Con el pretexto de una globalización que campa a sus anchas, existe entre algunos la tentación de que nos parezcamos cada vez más a China. La civilización del ocio que preconizaban en los años sesenta del siglo pasado algunos utópicos de inspiración marxista como Herbert Marcuse se quedó en eso: pura utopía. Y ahora se nos pide trabajar más y por menos dinero cada vez como única forma de competir con el gigante asiático.

Una China que se está ya viendo obligada a subir los sueldos de sus trabajadores urbanos, pero que tiene en sus zonas rurales un enorme ejército de reserva dispuesto a tomar el relevo y a competir a la baja, pero también una China con millones de jóvenes dispuestos a aprender -en sus propias universidades y en las mejores de Occidente- y a emprender con lo aprendido. Todo un desafío para Occidente.

¿Estamos preparados para hacerle frente? Es la pregunta a la que tenemos que responder ya. Lo están haciendo los alemanes, que han visto en aquel país un potencial enorme para las exportaciones de los productos de que está más necesitado: desde los vehículos de cuatro ruedas hasta todo tipo de maquinaria pesada o de precisión.

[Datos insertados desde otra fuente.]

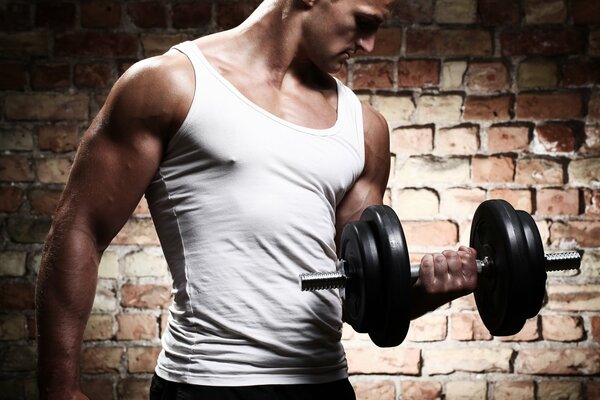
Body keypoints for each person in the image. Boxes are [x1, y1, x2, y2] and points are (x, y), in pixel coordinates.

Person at [35, 0, 478, 398]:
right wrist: (59, 388)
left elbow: (359, 295)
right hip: (206, 383)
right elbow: (81, 230)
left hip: (324, 385)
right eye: (363, 22)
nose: (368, 43)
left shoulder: (364, 127)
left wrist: (429, 291)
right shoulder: (171, 84)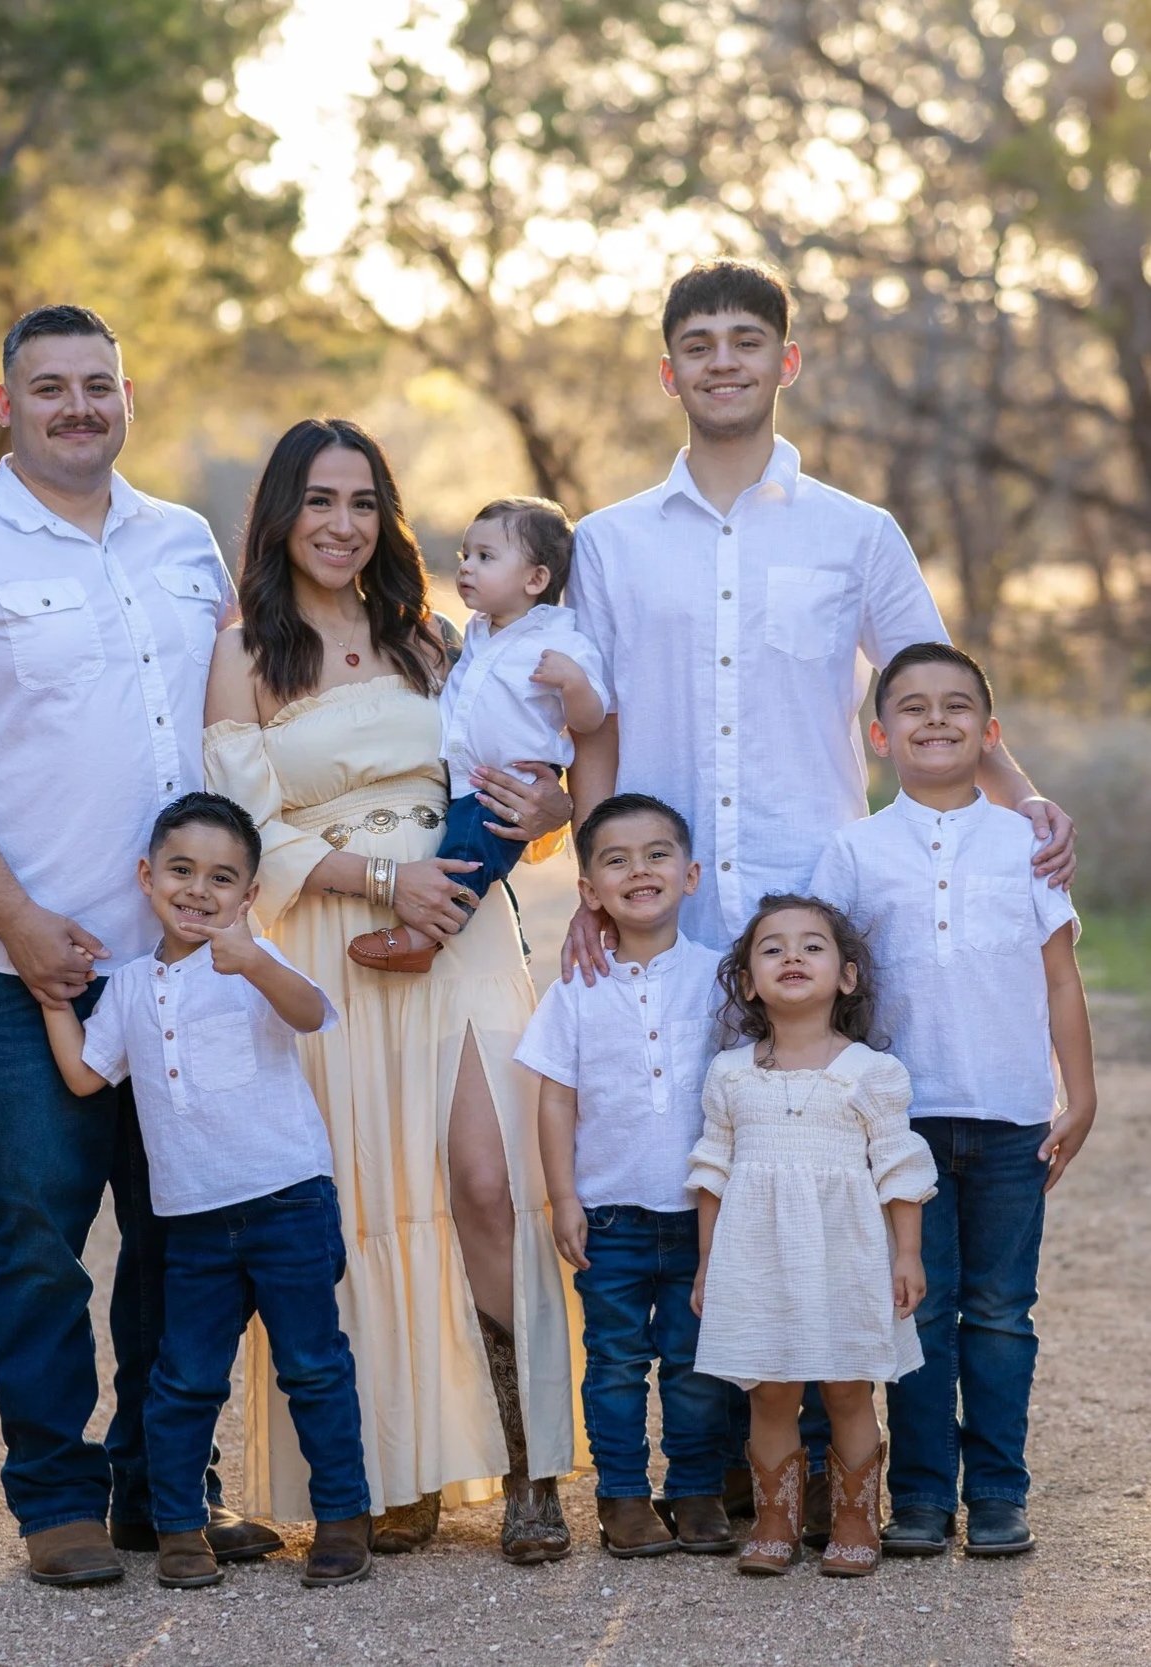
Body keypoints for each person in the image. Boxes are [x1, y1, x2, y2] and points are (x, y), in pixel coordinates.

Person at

Pero ese y otros países de los llamados emergentes necesitarán también know how en sus distintos sectores de actividad: desde las nuevas energías eólicas hasta el urbanismo, la arquitectura, la construcción de infraestructuras o el turismo.

Y los europeos tenemos que estar preparados para proporcionárselo. Para ello es preciso sumar esfuerzos, aprovechando las potencialidades de cada uno de nuestros países. Hay que crear cuanto antes un espacio europeo de investigación y desarrollo que deje aflorar y fructificar los mejores talentos. Hay que acabar con el nepotismo y potenciar también en nuestros países del Sur, menos acostumbrados a ello, la cultura del mérito, imitando en ello a los países anglosajones, pero mitigando al mismo tiempo las enormes desigualdades que caracterizan a esos últimos.

Hay que competir con los chinos no solo en el terreno económico, sino también en el político, demostrando la superioridad de nuestro sistema democrático sobre el suyo y animando a sus ciudadanos a exigir cada vez más libertades civiles y sindicales porque sus futuras demandas tanto políticas como económicas nivelarán el terreno de juego.

Pero al mismo tiempo es preciso frenar la tentación en la que caen muchos de nuestros dirigentes de decidir por encima de la cabeza de los ciudadanos o dejar que se imponga la razón económica sobre la política con el pretexto de la inevitabilidad de las medidas impopulares que adoptan, algo que vemos para nuestra desgracia de un tiempo a esta parte un día sí y otro también.

Porque la globalización no puede ser en ningún caso un pretexto para erosionar la calidad de nuestras democracias, ya bastante desgastadas por unos partidos cada vez menos representativos -todo hay que decirlo- de la voluntad popular, y convertirlas en ese híbrido que un analista francés calificaba, en ocurrente juego de palabras, de "democraturas", de las que tenemos ejemplos en países como Singapur o algunas repúblicas salidas de la antigua Unión Soviética.

La cuestión no es, en cualquier caso, parecernos cada vez más a China, sino que, con todas las imperfecciones de nuestro sistema democrático, China se parezca más a nosotros.